Task requirements
Copy out the data below from the line containing "the scene) (centimetres)." to the line containing "100 311 17.43", both lines included, with all images left out.

Stored dataset items
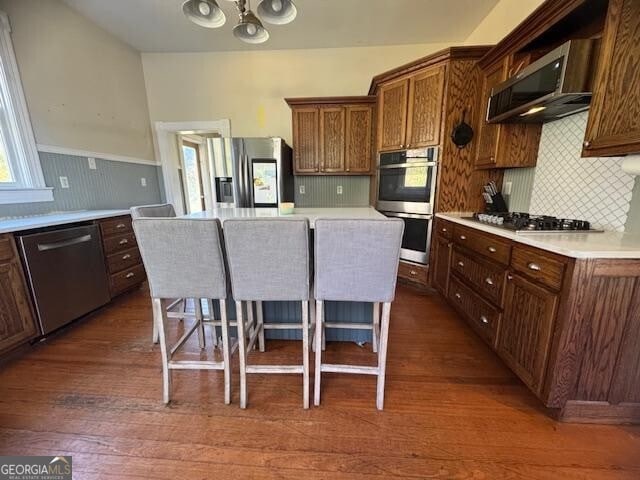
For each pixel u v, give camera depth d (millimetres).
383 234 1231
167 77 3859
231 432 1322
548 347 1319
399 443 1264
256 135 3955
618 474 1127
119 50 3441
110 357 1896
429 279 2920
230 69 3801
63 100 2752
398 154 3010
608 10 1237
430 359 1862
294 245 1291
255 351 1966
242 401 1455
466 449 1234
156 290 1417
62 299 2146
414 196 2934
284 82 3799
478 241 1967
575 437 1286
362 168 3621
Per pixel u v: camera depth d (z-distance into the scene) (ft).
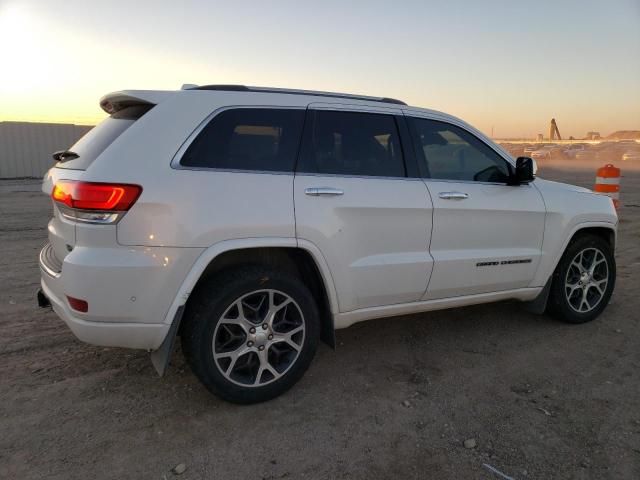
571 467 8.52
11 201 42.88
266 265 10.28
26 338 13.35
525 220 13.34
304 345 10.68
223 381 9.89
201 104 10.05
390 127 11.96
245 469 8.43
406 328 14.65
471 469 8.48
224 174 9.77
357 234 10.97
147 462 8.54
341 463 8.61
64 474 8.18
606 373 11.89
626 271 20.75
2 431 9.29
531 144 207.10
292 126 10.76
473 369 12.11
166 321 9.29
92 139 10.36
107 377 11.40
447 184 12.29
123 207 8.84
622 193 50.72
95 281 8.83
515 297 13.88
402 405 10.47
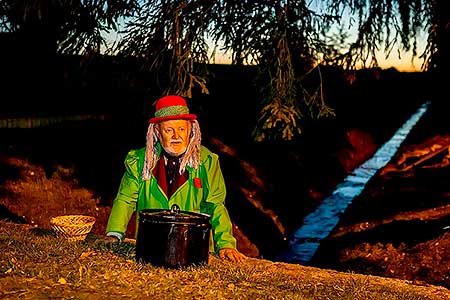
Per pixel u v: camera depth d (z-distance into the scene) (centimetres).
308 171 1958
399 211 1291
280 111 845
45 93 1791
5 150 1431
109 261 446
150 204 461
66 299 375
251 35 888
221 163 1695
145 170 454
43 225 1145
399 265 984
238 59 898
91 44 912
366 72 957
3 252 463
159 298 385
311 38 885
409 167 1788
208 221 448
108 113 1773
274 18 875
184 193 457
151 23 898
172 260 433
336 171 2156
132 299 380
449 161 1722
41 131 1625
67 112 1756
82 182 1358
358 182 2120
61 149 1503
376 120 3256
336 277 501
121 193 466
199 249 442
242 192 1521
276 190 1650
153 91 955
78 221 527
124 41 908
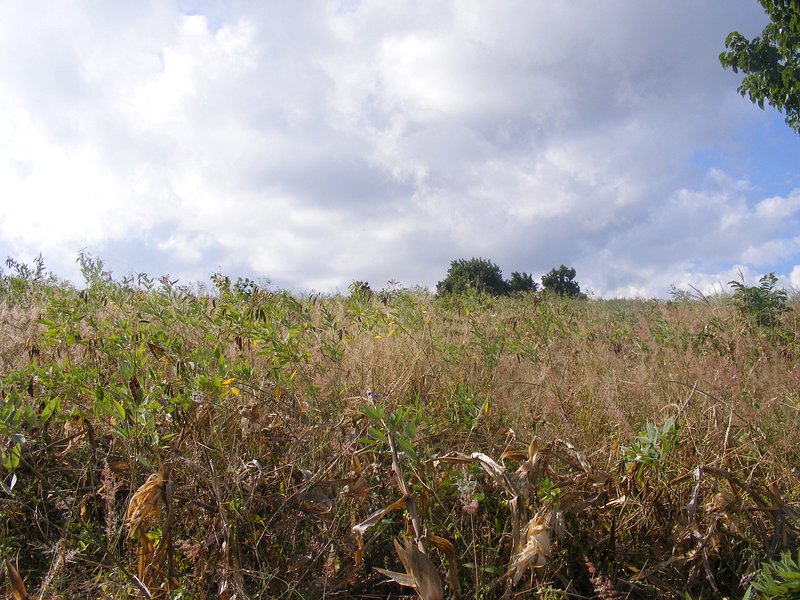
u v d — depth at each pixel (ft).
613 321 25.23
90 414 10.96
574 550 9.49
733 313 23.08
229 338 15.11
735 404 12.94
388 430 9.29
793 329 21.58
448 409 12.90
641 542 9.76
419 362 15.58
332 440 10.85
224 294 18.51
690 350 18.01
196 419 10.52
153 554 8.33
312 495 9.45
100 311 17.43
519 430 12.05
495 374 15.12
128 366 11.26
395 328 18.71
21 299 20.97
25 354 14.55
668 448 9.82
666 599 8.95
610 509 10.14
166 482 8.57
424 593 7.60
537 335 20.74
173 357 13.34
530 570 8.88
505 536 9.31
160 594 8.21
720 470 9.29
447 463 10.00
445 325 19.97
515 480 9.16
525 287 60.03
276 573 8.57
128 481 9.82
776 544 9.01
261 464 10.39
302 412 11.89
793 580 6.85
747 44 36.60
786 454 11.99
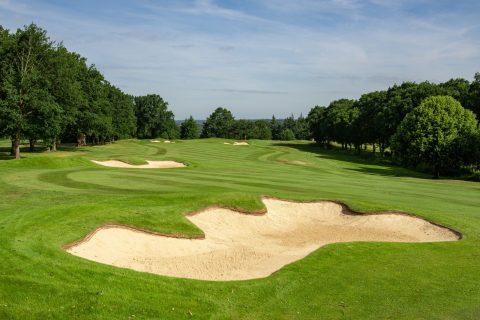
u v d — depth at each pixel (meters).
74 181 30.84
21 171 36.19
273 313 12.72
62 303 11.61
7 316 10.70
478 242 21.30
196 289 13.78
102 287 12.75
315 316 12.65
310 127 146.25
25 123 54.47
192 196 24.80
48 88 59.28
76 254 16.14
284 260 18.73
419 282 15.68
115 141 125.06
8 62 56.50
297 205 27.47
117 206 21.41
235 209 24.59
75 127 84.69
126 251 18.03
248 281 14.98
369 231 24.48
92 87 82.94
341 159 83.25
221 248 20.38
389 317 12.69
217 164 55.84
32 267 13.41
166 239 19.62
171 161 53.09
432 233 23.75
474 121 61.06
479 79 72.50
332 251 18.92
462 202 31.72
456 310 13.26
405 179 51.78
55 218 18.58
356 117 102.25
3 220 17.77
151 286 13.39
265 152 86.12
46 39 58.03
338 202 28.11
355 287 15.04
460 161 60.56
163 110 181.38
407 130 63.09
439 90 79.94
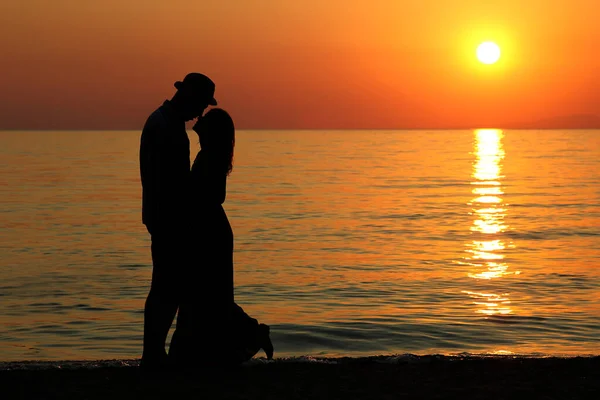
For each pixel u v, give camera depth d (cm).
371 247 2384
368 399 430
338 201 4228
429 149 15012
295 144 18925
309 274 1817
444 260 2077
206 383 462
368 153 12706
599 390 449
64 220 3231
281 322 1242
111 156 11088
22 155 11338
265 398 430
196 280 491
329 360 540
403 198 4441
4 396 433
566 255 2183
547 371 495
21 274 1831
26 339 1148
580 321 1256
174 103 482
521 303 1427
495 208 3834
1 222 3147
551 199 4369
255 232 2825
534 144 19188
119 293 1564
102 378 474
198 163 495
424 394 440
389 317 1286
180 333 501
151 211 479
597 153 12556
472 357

Task output
Per pixel u v: camera depth d (z-distance into the scene) (centimetres).
308 171 1958
399 211 1291
280 111 845
45 93 1791
5 150 1431
109 261 446
150 204 461
66 299 375
251 35 888
221 163 1695
145 170 454
43 225 1145
399 265 984
238 59 898
91 44 912
366 72 957
3 252 463
159 298 385
311 38 885
409 167 1788
208 221 448
108 113 1773
274 18 875
184 193 457
151 23 898
172 260 433
336 171 2156
132 299 380
449 161 1722
41 131 1625
67 112 1756
82 182 1358
358 182 2120
61 149 1503
376 120 3256
336 277 501
121 193 466
199 249 442
242 192 1521
276 190 1650
153 91 955
78 221 527
124 41 908
u v d — depth at each pixel (ft).
613 321 25.23
90 414 10.96
574 550 9.49
733 313 23.08
229 338 15.11
735 404 12.94
388 430 9.29
793 329 21.58
448 409 12.90
641 542 9.76
419 362 15.58
332 440 10.85
224 294 18.51
690 350 18.01
196 419 10.52
153 554 8.33
312 495 9.45
100 311 17.43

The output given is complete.